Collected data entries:
== == ==

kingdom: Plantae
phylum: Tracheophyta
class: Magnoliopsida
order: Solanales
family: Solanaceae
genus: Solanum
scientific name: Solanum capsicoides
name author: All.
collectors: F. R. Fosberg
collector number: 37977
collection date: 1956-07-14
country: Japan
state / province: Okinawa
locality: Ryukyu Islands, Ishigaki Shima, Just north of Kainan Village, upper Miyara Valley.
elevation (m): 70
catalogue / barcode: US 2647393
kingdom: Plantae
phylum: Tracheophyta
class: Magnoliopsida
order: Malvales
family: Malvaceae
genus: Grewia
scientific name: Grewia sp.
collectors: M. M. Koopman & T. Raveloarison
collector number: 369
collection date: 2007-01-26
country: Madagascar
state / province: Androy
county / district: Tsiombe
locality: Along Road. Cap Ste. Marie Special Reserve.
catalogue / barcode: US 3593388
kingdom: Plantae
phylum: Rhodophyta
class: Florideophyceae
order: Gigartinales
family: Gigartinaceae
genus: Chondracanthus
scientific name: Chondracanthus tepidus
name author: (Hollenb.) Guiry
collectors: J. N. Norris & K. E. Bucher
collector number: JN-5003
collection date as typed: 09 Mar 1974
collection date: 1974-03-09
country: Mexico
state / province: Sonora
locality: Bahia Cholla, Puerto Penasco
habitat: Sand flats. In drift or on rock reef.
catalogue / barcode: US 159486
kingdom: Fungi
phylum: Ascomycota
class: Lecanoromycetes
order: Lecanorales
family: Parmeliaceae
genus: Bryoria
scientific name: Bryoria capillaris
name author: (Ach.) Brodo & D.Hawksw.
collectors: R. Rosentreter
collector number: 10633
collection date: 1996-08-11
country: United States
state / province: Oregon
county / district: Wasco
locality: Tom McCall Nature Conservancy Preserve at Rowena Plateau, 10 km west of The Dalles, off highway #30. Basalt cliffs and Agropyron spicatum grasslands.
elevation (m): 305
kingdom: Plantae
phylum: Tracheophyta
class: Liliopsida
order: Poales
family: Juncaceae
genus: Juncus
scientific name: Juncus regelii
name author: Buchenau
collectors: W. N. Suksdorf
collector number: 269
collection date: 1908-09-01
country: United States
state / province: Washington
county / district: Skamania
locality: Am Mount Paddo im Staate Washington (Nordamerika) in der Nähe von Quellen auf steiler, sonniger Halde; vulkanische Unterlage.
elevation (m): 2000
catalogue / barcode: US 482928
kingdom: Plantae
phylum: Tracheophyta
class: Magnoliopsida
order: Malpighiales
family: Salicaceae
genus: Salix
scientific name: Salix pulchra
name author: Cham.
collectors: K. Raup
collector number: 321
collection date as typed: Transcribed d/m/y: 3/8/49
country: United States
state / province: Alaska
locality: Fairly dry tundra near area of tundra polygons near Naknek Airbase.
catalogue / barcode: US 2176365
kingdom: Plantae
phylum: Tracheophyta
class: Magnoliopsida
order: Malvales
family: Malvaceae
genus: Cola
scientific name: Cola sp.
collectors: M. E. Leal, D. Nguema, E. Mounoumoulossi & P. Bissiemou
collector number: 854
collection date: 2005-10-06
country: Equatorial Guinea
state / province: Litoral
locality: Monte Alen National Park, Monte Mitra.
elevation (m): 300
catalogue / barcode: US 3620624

== == ==

**Objective**
Can you reproduce the part of the material above that opens with the line containing "scientific name: Solanum capsicoides" and closes with the line containing "collector number: 10633", including both of those lines?

**Reply to the exercise**
scientific name: Solanum capsicoides
name author: All.
collectors: F. R. Fosberg
collector number: 37977
collection date: 1956-07-14
country: Japan
state / province: Okinawa
locality: Ryukyu Islands, Ishigaki Shima, Just north of Kainan Village, upper Miyara Valley.
elevation (m): 70
catalogue / barcode: US 2647393
kingdom: Plantae
phylum: Tracheophyta
class: Magnoliopsida
order: Malvales
family: Malvaceae
genus: Grewia
scientific name: Grewia sp.
collectors: M. M. Koopman & T. Raveloarison
collector number: 369
collection date: 2007-01-26
country: Madagascar
state / province: Androy
county / district: Tsiombe
locality: Along Road. Cap Ste. Marie Special Reserve.
catalogue / barcode: US 3593388
kingdom: Plantae
phylum: Rhodophyta
class: Florideophyceae
order: Gigartinales
family: Gigartinaceae
genus: Chondracanthus
scientific name: Chondracanthus tepidus
name author: (Hollenb.) Guiry
collectors: J. N. Norris & K. E. Bucher
collector number: JN-5003
collection date as typed: 09 Mar 1974
collection date: 1974-03-09
country: Mexico
state / province: Sonora
locality: Bahia Cholla, Puerto Penasco
habitat: Sand flats. In drift or on rock reef.
catalogue / barcode: US 159486
kingdom: Fungi
phylum: Ascomycota
class: Lecanoromycetes
order: Lecanorales
family: Parmeliaceae
genus: Bryoria
scientific name: Bryoria capillaris
name author: (Ach.) Brodo & D.Hawksw.
collectors: R. Rosentreter
collector number: 10633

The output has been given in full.